Your assignment:
Write out all of the records, keeping each one exactly as written.

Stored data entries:
□ □ □ □

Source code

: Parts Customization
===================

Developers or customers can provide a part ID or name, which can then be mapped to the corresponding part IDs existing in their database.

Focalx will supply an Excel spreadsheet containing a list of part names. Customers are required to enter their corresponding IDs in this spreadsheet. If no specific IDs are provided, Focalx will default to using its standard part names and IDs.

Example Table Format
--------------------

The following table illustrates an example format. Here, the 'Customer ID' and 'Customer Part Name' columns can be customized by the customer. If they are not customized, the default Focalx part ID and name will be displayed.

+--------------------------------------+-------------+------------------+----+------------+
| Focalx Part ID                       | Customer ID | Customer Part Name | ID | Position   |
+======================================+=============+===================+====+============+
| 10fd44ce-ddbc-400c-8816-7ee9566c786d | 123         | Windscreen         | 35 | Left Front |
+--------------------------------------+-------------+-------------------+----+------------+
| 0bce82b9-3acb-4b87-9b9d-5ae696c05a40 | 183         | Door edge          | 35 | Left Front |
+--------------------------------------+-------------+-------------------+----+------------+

□ □ □ □

Exercise output:
Source code

: Parts Customization
===================

Developers or customers can provide a part ID or name, which can then be mapped to the corresponding part IDs existing in their database.

Focalx will supply an Excel spreadsheet containing a list of part names. Customers are required to enter their corresponding IDs in this spreadsheet. If no specific IDs are provided, Focalx will default to using its standard part names and IDs.

Example Table Format
--------------------

The following table illustrates an example format. Here, the 'Customer ID' and 'Customer Part Name' columns can be customized by the customer. If they are not customized, the default Focalx part ID and name will be displayed.

+--------------------------------------+-------------+------------------+----+------------+
| Focalx Part ID                       | Customer ID | Customer Part Name | ID | Position   |
+======================================+=============+===================+====+============+
| 10fd44ce-ddbc-400c-8816-7ee9566c786d | 123         | Windscreen         | 35 | Left Front |
+--------------------------------------+-------------+-------------------+----+------------+
| 0bce82b9-3acb-4b87-9b9d-5ae696c05a40 | 183         | Door edge          | 35 | Left Front |
+--------------------------------------+-------------+-------------------+----+------------+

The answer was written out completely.